Nuevos incidentes en plaza Italia tras quince días de protestas (47214801)

Metro ha retirado constantemente escombros de los accesos de la Estación Baquedano.



La decisión del Presidente de la República -en virtud de sus atribuciones constitucionales- de convocar ayer al Consejo de Seguridad Nacional (Cosena) es acertada atendida la delicada situación por la que atraviesa el país, y cabe esperar que a partir de este encuentro existan directrices más claras en relación al orden público, que continúa gravemente afectado. Junto con ello, el Mandatario anunció una nueva agenda en materia de seguridad.

Aun cuando en su convocatoria el Mandatario hizo hincapié en que el propósito del encuentro busca dar soluciones a los problemas que aquejan a la ciudadanía -lo que es correcto, considerando la escala de los desafíos-, parece evidente que al persistir un problema grave en la seguridad interna, ésta debe ser una prioridad del gobierno y también de los principales organismos del Estado. Las inaceptables escenas de saqueos, vandalismo y atentados a la propiedad pública y privada, aun cuando han disminuido en intensidad en relación a lo que fue en un comienzo del estallido social, siguen ocurriendo y en grados suficientes para provocar un clima de angustia y temor en la población, alterando gravemente las dinámicas de la sociedad así como las actividades productivas. Frente a las dificultades -por causas ajenas y propias- que hasta aquí ha encontrado la autoridad para restablecer el orden público, es justificado que se haya dado la señal de que el tema busca ser abordado al más alto nivel.

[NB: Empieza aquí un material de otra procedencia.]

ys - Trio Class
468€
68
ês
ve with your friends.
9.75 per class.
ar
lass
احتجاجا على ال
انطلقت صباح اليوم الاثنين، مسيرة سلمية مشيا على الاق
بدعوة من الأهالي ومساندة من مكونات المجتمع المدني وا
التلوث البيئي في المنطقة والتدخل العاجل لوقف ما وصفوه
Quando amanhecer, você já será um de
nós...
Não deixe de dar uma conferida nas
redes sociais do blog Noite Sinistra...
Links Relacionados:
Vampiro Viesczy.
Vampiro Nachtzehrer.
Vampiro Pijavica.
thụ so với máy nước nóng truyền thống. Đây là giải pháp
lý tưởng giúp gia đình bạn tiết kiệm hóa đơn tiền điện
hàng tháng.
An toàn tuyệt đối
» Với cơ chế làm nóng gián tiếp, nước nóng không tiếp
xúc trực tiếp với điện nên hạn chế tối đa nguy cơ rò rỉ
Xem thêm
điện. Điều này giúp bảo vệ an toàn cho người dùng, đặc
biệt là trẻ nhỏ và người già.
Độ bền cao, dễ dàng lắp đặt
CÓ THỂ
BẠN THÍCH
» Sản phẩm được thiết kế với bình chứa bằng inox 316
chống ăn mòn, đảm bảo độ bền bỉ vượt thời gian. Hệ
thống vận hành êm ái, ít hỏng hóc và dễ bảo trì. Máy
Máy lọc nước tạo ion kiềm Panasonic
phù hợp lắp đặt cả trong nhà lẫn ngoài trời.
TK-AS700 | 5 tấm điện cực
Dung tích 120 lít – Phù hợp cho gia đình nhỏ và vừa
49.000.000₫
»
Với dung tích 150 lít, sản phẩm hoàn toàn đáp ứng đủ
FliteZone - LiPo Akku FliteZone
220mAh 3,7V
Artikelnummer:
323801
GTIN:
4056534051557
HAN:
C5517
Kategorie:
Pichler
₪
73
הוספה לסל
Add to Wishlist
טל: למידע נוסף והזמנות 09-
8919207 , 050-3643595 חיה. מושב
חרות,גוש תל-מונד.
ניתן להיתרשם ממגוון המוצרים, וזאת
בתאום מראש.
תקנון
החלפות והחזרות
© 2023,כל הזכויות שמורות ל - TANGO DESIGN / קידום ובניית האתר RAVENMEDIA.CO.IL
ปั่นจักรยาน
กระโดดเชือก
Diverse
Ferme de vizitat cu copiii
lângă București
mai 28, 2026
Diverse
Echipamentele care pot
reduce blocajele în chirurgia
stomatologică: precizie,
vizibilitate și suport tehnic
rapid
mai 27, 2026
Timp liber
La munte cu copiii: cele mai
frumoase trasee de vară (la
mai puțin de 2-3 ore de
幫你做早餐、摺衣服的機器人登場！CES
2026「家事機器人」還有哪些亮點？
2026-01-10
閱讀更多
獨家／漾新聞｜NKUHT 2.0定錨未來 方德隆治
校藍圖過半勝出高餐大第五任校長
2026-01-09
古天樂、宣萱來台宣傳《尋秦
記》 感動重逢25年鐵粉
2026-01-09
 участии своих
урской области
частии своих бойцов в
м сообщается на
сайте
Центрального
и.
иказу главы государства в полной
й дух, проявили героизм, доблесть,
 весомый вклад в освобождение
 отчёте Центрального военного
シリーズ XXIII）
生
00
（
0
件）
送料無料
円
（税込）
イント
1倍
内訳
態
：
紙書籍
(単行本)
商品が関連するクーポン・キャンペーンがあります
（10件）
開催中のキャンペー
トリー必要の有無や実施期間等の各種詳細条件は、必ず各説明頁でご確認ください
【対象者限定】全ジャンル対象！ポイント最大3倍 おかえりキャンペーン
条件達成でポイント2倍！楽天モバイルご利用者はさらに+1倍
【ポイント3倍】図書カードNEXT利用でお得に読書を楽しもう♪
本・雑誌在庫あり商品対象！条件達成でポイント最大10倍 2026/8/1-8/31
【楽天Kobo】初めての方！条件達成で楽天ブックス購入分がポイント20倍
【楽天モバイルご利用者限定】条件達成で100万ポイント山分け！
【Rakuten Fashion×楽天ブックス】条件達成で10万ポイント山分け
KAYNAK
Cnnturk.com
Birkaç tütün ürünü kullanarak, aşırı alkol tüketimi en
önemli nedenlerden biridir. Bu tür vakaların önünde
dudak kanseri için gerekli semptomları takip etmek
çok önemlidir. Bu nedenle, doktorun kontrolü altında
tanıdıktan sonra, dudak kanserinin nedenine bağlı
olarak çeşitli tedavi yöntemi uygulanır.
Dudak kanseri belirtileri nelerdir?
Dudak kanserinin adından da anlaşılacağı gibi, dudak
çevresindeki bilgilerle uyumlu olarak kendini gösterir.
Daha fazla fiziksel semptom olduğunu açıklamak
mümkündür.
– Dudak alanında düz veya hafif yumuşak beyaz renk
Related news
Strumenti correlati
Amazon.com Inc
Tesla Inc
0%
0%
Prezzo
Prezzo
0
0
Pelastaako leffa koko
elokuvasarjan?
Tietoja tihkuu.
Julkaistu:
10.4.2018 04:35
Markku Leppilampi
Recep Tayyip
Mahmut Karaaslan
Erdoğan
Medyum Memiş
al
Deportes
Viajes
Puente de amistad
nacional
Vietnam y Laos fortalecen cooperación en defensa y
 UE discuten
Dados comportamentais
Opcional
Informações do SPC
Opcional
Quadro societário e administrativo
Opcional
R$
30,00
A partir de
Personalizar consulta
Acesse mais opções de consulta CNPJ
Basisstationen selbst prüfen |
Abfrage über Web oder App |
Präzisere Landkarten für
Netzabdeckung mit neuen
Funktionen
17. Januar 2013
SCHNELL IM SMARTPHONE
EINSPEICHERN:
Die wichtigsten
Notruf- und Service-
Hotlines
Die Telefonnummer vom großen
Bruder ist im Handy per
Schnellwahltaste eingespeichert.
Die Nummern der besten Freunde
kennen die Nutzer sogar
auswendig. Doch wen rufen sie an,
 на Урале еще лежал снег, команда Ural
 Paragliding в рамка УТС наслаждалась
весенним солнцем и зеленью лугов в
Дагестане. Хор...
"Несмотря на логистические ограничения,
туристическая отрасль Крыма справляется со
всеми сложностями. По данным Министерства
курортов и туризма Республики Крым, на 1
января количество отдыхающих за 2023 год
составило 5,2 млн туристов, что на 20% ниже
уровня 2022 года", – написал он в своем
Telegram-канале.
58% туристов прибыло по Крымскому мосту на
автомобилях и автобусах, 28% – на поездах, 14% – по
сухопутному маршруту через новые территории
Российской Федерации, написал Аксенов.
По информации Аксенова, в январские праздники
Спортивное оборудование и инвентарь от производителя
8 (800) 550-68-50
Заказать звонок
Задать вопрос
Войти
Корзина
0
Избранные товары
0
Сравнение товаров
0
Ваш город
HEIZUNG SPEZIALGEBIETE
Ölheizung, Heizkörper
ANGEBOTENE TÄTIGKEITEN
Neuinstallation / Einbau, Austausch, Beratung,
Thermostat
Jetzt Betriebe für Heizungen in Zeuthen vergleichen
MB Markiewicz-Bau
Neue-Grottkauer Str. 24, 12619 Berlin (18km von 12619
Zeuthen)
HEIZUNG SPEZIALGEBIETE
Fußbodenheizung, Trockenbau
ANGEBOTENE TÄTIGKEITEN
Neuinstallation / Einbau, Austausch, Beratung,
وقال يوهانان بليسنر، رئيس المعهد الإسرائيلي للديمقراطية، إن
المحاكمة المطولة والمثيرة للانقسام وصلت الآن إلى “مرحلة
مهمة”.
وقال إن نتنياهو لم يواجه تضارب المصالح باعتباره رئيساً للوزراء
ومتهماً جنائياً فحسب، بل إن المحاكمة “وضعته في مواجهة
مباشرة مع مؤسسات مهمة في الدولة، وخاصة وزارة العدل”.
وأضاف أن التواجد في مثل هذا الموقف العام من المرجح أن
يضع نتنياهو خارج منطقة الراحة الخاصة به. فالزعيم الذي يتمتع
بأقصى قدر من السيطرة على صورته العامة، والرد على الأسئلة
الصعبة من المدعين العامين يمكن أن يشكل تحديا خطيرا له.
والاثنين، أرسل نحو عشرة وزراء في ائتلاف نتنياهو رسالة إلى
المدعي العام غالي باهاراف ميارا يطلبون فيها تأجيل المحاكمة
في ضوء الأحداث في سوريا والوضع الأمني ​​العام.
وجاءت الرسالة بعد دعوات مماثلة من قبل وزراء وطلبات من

La convocatoria al Cosena -hecho de escasa ocurrencia- ha sido objeto de duras críticas por parte de la oposición, que acusan que con ello se atizan aún más los ánimos, al poner el énfasis en la seguridad y la "represión", en vez de acuerdos sociales y un nuevo proyecto constitucional. Pretender desentenderse de las graves implicancias que tiene la falta de orden público, una piedra angular del estado de derecho, supone una falta de responsabilidad frente al país y una escasa comprensión de lo que aquí está en juego. Las demandas sociales que se han expresado en las movilizaciones -y que han implicado un total cambio de agenda- requieren una atención preferente del gobierno y la oposición, pero para asegurar que dicho proceso fluya por los cauces institucionales y logre llegar a buen puerto es imperioso que el Estado sea capaz de asegurar algo tan básico como la seguridad para sus habitantes.

La política debe ahora jugar su rol y empeñarse en evitar que la violencia siga expandiéndose. En ese sentido, cabe un especial cuidado con seguir alentando indiscriminadamente movilizaciones que bajo una fachada "pacífica" pueden servir como combustible o aliento para el vandalismo; por ello es necesario distinguir entre quienes se movilizan en paz de aquellos que persiguen una abierta desestabilización.

El rol y autoridad de Carabineros, que infatigablemente ha cargado el peso del control del orden público, debe ser respaldado sin ambigüedades, sin perjuicio de que aquellas actuaciones aisladas que han estado fuera de la ley o que han violentado garantías fundamentales deben ser fuertemente rechazadas y sancionadas, algo que el propio gobierno y la dirección de Carabineros han comprometido.